GIVEN TEXT ->
# # # #

We outlined a version of the Fundamental Law of Active Management (Grinold, Kahn, 1999), to help us understand the effectiveness of alternative data. In this version we interpreted breadth as sources of information — or number of datasets — rather than assets in the portfolio.

Forecasting accuracy of dataset chart

From our experience, it is hard to tell a priori if a new dataset will have an extremely high forecasting ability when implemented in portfolios. Historical backtests, especially over a short sample, can only tell us so much. Therefore, it is the number of datasets at play we can control. Even better, if we can come up with several different ideas from the same dataset, this further increases the breadth of our insights.

To empirically validate the Fundamental Law, we simulated portfolios to include an increasing number of investment signals. For each level of breadth of signals, we make 1,000 random draws from an internal library of 74 signals (traditional and alt-data based) and compute the average IR. Signals are combined equal-weighted, but sampled with replacement,2 which means certain signals can achieve higher weight (proxying for how portfolio managers often apply conviction upweights). Most of these signals represent distinct pieces of data, but in some cases there are multiple features derived from the same dataset.

We find evidence that the portfolio IRs roughly improve at a pace equal to the square root (sqrt) function of signal breadth. As an example, per the formula above let us infer the “Forecasting Accuracy” of the datasets used is 0.25. The Fundamental Law would infer that 10 signals would yield an IR of 0.8 (0.25*sqrt(10)), 20 signals would yield an IR of ~1 and 30 signals an IR of 1.2, which very closely match the simulated results shown in Figure 4.

The conclusion here is to incorporate as many different datasets to the portfolios as possible — while being aware of this “fundamental law of alternative data” — that an additional new dataset tends to provide diminishing returns to an investor.

Figure 4: Portfolio IR vs. number of signals

Portfolio IR vs. number of signals chart

Information Ratios for portfolios with different signal breadth, simulated from random draws of a library of 74 insights, based on both alternative and traditional data. The period for performance measurement is June 2017–December 2023. IRs exclude transaction costs, but insights are sufficiently lagged and slowed down to turnover levels to be capturable in a realistic investment process.

# # # #

Saved data entries ->

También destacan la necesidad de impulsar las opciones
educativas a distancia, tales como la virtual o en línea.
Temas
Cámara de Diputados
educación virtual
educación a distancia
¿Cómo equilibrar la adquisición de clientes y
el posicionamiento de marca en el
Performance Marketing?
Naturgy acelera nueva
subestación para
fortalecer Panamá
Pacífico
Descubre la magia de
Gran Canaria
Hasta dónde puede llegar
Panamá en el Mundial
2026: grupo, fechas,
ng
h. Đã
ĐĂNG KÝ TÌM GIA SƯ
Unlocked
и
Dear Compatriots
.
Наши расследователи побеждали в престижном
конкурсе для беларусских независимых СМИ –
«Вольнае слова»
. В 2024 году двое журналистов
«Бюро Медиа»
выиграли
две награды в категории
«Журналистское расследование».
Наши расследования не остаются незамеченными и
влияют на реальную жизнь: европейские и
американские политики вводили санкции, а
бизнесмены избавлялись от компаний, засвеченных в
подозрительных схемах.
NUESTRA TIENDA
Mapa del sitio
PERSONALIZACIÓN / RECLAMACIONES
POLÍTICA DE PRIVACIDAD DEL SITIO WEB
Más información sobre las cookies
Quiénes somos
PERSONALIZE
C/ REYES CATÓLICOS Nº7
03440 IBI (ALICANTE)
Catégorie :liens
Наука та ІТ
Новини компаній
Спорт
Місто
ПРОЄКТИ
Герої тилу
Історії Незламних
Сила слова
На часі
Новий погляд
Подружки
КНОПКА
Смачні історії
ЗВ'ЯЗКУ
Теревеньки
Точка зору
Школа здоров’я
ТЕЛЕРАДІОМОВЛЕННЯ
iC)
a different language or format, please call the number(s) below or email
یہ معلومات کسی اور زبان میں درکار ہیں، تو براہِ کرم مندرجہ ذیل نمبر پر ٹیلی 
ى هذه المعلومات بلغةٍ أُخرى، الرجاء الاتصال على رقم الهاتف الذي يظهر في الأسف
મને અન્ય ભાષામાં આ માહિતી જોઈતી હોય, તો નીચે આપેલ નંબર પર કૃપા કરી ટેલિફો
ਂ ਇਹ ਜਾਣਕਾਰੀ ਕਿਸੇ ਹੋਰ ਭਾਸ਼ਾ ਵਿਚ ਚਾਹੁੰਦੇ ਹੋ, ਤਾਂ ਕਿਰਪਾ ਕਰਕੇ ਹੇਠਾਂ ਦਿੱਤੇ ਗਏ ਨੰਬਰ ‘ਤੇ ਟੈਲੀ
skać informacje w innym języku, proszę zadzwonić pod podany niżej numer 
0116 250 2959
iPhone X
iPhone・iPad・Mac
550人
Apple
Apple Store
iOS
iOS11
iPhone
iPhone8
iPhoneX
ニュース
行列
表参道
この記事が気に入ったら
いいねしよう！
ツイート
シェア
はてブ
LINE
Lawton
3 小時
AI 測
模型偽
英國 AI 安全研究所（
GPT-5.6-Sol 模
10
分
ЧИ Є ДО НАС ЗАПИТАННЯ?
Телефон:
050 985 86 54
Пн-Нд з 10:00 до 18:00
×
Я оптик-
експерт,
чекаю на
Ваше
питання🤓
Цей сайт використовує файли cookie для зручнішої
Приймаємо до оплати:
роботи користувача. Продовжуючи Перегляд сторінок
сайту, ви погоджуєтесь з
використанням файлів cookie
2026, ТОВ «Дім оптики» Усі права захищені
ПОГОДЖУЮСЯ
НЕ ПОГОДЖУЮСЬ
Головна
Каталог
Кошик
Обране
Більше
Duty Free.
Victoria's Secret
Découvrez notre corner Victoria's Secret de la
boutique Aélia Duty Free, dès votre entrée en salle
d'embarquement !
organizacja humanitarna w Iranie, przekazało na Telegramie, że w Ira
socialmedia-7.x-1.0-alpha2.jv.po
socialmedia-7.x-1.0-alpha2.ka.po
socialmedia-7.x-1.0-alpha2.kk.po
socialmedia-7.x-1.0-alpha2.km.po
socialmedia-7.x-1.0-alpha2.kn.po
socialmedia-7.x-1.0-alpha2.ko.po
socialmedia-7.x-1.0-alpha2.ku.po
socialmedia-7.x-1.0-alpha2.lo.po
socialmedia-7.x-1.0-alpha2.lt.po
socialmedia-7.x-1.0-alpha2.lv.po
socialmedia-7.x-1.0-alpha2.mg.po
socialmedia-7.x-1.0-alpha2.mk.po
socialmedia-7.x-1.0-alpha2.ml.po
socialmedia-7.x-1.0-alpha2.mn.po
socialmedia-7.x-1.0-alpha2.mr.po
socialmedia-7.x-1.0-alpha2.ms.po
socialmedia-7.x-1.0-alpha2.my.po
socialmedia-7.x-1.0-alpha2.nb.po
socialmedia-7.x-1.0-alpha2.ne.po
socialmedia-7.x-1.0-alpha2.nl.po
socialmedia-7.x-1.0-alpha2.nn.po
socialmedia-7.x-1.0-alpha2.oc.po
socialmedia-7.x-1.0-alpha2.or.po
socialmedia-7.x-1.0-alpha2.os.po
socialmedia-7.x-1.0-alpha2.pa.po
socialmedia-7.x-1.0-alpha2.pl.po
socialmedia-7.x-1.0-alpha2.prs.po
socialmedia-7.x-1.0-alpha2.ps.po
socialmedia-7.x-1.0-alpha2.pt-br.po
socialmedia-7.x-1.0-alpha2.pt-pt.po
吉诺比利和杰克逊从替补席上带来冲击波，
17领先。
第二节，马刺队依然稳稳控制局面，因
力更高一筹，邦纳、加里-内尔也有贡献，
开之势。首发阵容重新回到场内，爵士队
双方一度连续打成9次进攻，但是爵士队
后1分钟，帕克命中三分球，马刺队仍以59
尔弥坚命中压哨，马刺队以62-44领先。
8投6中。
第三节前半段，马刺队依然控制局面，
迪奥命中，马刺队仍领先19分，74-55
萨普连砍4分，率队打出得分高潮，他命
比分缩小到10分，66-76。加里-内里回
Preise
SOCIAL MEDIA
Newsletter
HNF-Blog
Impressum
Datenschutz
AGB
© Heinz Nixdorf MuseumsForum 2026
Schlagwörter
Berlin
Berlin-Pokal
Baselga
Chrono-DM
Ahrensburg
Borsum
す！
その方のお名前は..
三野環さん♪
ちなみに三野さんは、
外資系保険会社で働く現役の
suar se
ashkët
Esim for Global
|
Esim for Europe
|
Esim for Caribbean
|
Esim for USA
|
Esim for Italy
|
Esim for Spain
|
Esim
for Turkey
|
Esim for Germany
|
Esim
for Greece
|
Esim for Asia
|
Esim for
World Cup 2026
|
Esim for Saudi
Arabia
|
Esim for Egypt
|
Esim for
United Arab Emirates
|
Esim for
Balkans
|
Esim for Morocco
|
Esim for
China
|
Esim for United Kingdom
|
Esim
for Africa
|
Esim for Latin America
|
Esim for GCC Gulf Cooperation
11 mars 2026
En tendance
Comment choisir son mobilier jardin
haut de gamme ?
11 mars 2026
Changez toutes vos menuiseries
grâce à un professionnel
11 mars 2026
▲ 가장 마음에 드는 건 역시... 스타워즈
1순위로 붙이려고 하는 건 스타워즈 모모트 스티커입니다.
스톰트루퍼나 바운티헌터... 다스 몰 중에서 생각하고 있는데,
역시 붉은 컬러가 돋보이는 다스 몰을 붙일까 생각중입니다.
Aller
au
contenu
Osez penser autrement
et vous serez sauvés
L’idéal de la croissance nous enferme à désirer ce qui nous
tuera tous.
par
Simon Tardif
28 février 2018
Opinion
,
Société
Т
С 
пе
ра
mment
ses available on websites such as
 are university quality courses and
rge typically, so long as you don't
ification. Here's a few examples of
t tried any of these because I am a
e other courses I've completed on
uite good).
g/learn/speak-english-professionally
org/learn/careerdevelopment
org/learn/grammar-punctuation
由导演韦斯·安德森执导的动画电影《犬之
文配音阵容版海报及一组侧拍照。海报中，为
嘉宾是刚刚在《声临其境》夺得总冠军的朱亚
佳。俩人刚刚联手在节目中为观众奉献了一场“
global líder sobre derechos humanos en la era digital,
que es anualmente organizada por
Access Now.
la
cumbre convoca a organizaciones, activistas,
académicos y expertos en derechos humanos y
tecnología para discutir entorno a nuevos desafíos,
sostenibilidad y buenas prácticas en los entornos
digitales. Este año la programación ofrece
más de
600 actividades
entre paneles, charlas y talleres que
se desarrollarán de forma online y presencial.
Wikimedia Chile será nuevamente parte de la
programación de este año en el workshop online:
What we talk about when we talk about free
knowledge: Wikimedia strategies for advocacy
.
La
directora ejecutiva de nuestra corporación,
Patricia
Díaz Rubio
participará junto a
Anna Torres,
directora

# # # #

WHAT YOU WILL DO ->
a: Using the passage on alternative data, say whether each statement agrees with it: (i) the simulation draws signals from a library of 74; (ii) the reported IRs include transaction costs; (iii) signals are sampled without replacement. For each, answer yes or no and quote the words that decide it.
b: List every number of signals for which the passage on alternative data gives an IR inferred by the Fundamental Law, along with that IR.

ANSWERS TO THE PROBLEMS ->
a:
(i) Yes: "an internal library of 74 signals (traditional and alt-data based)"
(ii) No: "IRs exclude transaction costs"
(iii) No: "sampled with replacement"

b:
10 signals: 0.8
20 signals: ~1
30 signals: 1.2